Text data extracted from pages
========================

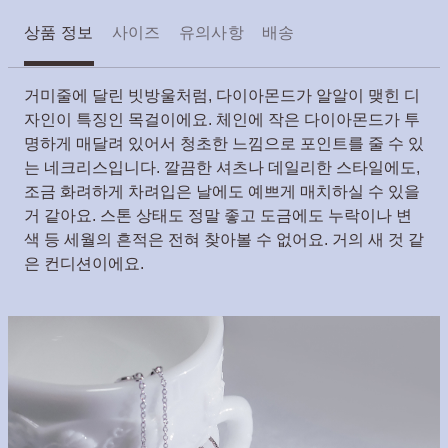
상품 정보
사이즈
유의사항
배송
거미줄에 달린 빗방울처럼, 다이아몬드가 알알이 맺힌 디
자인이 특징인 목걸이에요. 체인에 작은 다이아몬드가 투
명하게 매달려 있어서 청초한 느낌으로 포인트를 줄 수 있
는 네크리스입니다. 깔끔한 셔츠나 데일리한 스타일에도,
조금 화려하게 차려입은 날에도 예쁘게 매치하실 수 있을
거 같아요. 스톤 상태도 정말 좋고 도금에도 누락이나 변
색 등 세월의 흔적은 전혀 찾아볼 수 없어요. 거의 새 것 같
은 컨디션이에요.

========================

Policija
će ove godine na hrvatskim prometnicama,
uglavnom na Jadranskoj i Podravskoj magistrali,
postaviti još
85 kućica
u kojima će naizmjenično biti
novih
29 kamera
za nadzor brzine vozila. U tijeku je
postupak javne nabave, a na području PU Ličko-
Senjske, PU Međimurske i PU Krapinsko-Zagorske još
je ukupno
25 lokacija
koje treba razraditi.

========================

### Your instructions
Filter the lines above down to those that contain the word "다이아몬드가", and copy each such line. Case counts.

### Response to the task
거미줄에 달린 빗방울처럼, 다이아몬드가 알알이 맺힌 디
자인이 특징인 목걸이에요. 체인에 작은 다이아몬드가 투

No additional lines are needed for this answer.